The sound of a cleared throat behind her interrupted Renna’s mental vacation planning; she spun around. The tower’s top floor was open except for the magic detector that rested on a table in the middle. A man lowered his hood to reveal metallic green hair and leaned against the table while a redheaded woman walked toward Renna.
“I was told this was where my guard duty was to be,” the woman was saying. “Is that true?” Her walk was sinuous, her smile disarming. Renna felt terror rush through her chest, but couldn’t immediately determine why.
The woman moved the yards between them at a pace that seemed impossibly fast. It dawned on Renna, moments too late, what the metallic sparkle in the woman’s companion’s hair meant. He was a dragon, in humanoid form. A green dragon, then, with a red-haired companion, which could only mean that it was none other than the Green Witch who was in the process of smoothly inserted her dagger into Renna’s chest and slicing sideways, her hand over Renna’s mouth to ensure that the murder happened in total silence. Renna felt her heart flutter its final failing beats as she slid to the floor.

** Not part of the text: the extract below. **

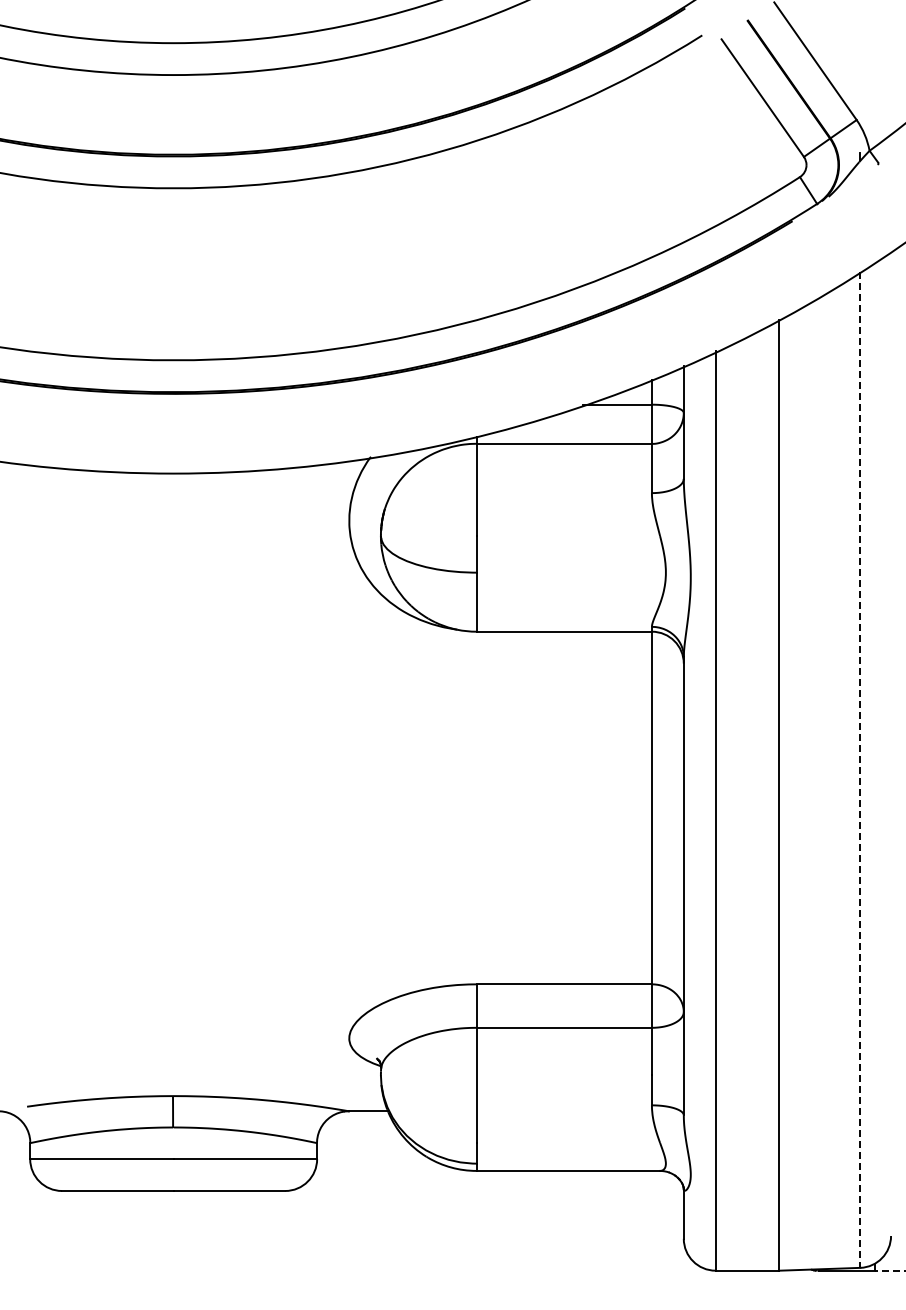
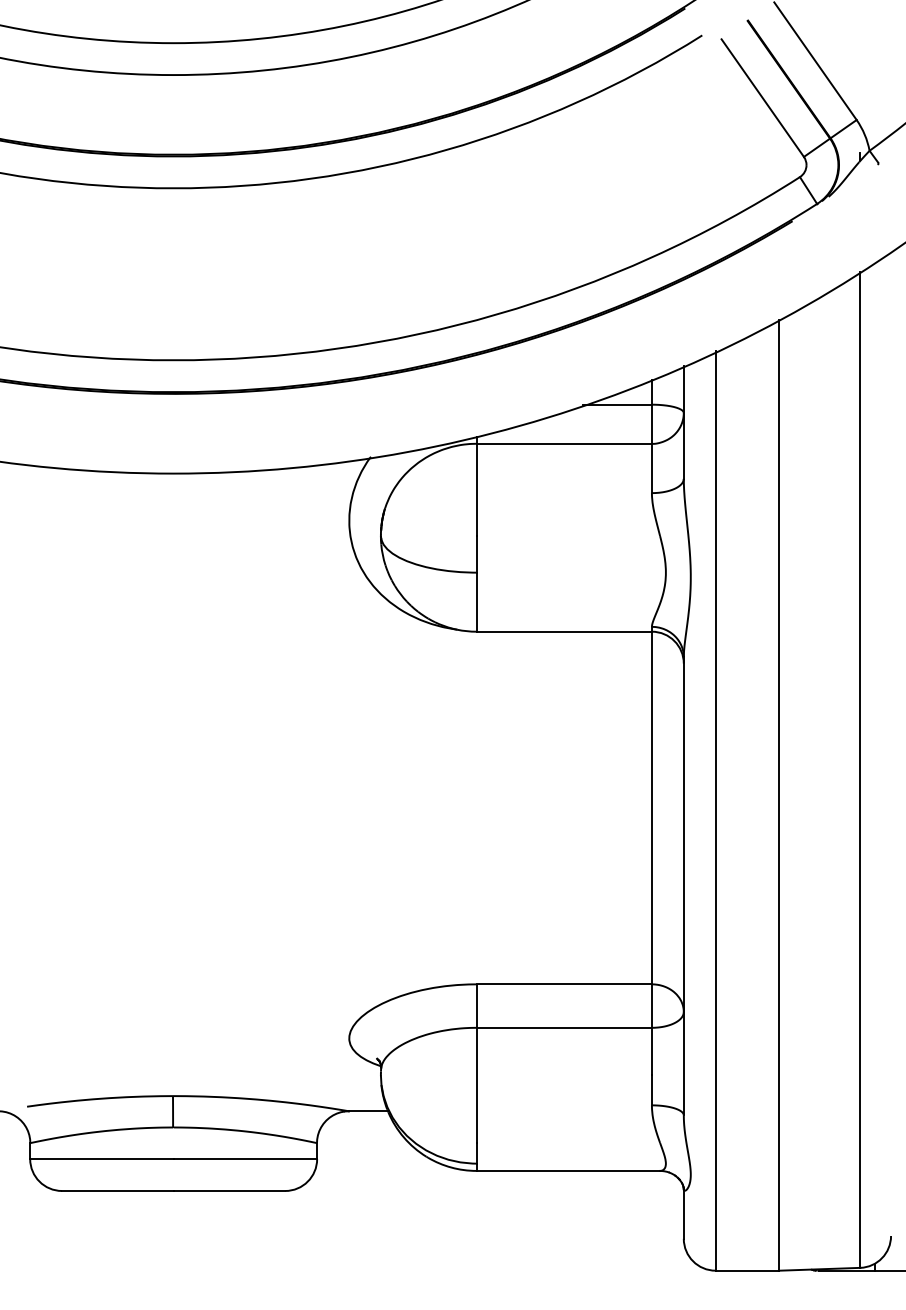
line at (860, 769): dashed -> solid
line at (890, 1270): dashed -> solid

“It’s done,” the witch said, Renna’s vision fading as she wished she’d taken one of the new alert buttons. “Let’s take it and be gone.” The witch plucked the detector off the table and teleported out, vanishing as her green-haired companion also disappeared. Renna heard quiet pops of teleportation as the battle mages, who would normally be her cavalry, arrived to answer the alarm, but Renna knew none of them possessed either the healing power to save her life or the tracking power to follow the witch to her lair. It was indeed done, in more ways than one.